In the technology industry’s ongoing effort to create confusion and spark debate, we have another term that fits right in; Big Data. When the original definition is a whopping 23 words, it’s no wonder there is debate as to specifically what constitutes Big Data. Gartner sums it up as high-volume, high velocity and/or high variety data that needs to be processed for insight. Although quite short and elegant, it basically defines Big Data as just a subset of normal data. Meaning, if everything that exists is data, then Big Data is the portion that is huge, comes at us very quickly, consists of a bunch of different info, and will be used primarily for gaining insights.

Although this seems to be a nice container for Big Data, I would suggest that the first three qualifiers (volume, velocity and variation) have always existed in the original definition of data. It’s nothing new; in fact, from the beginning of the digital age, keeping up with data generation has been the primary driver of the storage market. It drove the flip from analog to digital, and continues to be the motivation for most innovation in storage to date. For me, size and variation are relative, and therefore have nothing to do with it. What seemed unmanageable 5 years ago is much easier to manage today, from a size perspective, as well as a variety perspective. So for me, the only real characteristic of Big Data is data collected where the sole purpose is for insight. Of course, this is also a little grey because you could make the argument that ALL data can be analyzed to gain insight. But let’s say for that arguments sake, the distinction is intent. To summarize, Big Data is any data that was collected or analyzed for the sole purpose of gaining insight. Fair enough?

Great, now that the definition is out of the way, let’s focus on the actual challenges of Big Data. How much data do we collect, and what data should we collect? The answers to these questions actually go hand in hand.

A Note About Data Collection

The level and amount of data a business should collect is relative to the level of resources they have to analyze the data. I think the mistake most companies make is trying to collect too much data without the right resources. Data analysis is a science; one that people spend years building the necessary education to do accurately. Most businesses do not employ specialists in mathematics, statistics, scientific methodology, critical thinking, or the other specializations that together form the fundamental of proper data analysis. So, the first step in determining the data you will collect is to identify the resource level internally that will be tasked with analyzing that data. If you don’t have the expertise to build algorithms that will anticipate every move you customer will ever make, don’t try. Focus on datasets that are understandable, and ones that can help you make decisions. Avoid collecting too much data and guessing as to what is says or means. Shifting strategic direction based on a mathematical error can be disastrous, and you should do your best to avoid making that mistake.

hardware+data

What Should You Collect?

Once you have a better understanding of your internal data analysis capabilities, you need to determine what data you are going to collect.
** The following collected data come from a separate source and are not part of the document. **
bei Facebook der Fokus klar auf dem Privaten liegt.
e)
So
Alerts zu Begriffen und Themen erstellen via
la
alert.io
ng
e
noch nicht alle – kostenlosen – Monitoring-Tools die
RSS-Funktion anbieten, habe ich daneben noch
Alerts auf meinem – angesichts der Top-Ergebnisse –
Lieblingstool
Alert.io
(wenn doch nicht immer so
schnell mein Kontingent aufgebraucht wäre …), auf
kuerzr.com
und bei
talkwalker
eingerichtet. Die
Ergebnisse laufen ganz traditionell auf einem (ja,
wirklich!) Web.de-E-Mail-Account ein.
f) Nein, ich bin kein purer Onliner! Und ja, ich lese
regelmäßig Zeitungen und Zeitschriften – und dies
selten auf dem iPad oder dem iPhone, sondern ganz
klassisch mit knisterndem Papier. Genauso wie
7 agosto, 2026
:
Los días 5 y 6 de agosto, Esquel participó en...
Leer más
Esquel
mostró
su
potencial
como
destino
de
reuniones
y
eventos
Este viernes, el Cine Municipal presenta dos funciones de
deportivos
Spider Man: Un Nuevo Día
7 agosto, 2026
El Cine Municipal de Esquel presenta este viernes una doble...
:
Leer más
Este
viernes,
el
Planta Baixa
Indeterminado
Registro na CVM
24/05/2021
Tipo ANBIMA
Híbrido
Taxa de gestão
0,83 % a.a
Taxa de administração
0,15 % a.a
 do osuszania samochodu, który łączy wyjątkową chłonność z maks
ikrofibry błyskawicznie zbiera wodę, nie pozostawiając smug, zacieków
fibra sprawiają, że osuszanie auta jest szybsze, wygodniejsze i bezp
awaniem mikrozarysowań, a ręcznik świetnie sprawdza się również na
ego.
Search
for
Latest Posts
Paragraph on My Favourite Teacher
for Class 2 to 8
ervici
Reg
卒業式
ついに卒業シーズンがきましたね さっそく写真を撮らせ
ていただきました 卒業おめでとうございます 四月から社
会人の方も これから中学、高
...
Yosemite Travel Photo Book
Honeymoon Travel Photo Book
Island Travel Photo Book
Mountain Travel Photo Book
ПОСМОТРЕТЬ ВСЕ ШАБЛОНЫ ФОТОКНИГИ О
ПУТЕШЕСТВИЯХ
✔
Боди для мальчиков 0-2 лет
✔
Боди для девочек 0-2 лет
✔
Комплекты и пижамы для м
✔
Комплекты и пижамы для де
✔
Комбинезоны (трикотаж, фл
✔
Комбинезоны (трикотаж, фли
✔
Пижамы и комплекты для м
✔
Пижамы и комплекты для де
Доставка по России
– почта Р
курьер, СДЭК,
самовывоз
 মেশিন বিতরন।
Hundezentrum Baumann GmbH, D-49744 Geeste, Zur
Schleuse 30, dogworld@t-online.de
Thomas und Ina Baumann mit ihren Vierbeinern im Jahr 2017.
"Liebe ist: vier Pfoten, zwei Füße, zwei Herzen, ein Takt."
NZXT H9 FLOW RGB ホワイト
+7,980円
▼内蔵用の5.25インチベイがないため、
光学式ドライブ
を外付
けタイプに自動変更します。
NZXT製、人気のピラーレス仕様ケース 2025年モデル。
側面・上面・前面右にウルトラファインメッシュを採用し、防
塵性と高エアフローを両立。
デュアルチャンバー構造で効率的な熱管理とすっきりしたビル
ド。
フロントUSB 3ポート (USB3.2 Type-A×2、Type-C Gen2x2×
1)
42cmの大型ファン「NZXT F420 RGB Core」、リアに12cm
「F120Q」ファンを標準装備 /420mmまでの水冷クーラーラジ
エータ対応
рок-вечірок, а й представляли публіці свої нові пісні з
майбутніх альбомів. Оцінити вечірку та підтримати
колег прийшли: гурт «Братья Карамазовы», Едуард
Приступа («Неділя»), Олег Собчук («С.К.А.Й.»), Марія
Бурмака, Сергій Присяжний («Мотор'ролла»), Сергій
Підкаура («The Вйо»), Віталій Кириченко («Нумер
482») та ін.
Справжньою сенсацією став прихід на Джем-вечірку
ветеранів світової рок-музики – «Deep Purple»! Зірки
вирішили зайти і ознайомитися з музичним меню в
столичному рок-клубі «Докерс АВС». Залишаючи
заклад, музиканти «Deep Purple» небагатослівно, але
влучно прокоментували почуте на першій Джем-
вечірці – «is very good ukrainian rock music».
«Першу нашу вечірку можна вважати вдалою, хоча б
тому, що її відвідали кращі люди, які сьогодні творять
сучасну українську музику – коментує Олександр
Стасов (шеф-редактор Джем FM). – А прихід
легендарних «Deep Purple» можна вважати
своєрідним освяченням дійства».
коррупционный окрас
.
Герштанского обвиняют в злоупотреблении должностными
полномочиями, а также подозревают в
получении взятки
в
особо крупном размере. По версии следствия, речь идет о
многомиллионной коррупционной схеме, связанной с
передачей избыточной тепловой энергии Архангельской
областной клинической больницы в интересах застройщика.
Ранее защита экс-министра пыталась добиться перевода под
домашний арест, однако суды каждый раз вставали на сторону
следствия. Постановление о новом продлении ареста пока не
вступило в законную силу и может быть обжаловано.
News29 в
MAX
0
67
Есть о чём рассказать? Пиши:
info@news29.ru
An easier way to start this process is to start with the questions you are trying to answer before you select the data to collect. Although this seems fairly generic, and it is, it is basically saying you need to understand your goal before you can ask the right questions. If you look at your quarterly, or annual strategic plan, what issues are preventing you from accomplishing these goals? Is the issue an internal issue, or an external one? Is there data that can be collected to better prepare you to make the necessary decisions? All of these questions need to be asked to clearly define the data to collect. As well, when following this process, you will know specifically what you are looking for ahead of time so there is less confusion when looking through the data later. Repeat this process for all of the identified issues. If you are having difficulty determining what data will help you solve a particular problem, consider bringing in an external resource to help. But remember, approach Big Data in digestible chunks. Collecting every bit of information available to analyze later is one thing, but actually using data to provide real answers is much more valuable.

Overall, Big Data is a double edge sword. Having access to mountains of information seems valuable, but it can sometimes do more harm than good. Avoid the hype and focus on solving specific business issues. If the need arises to collect and analyze more data in the future, so be it, you’ll be much more prepared with some experience under your belt.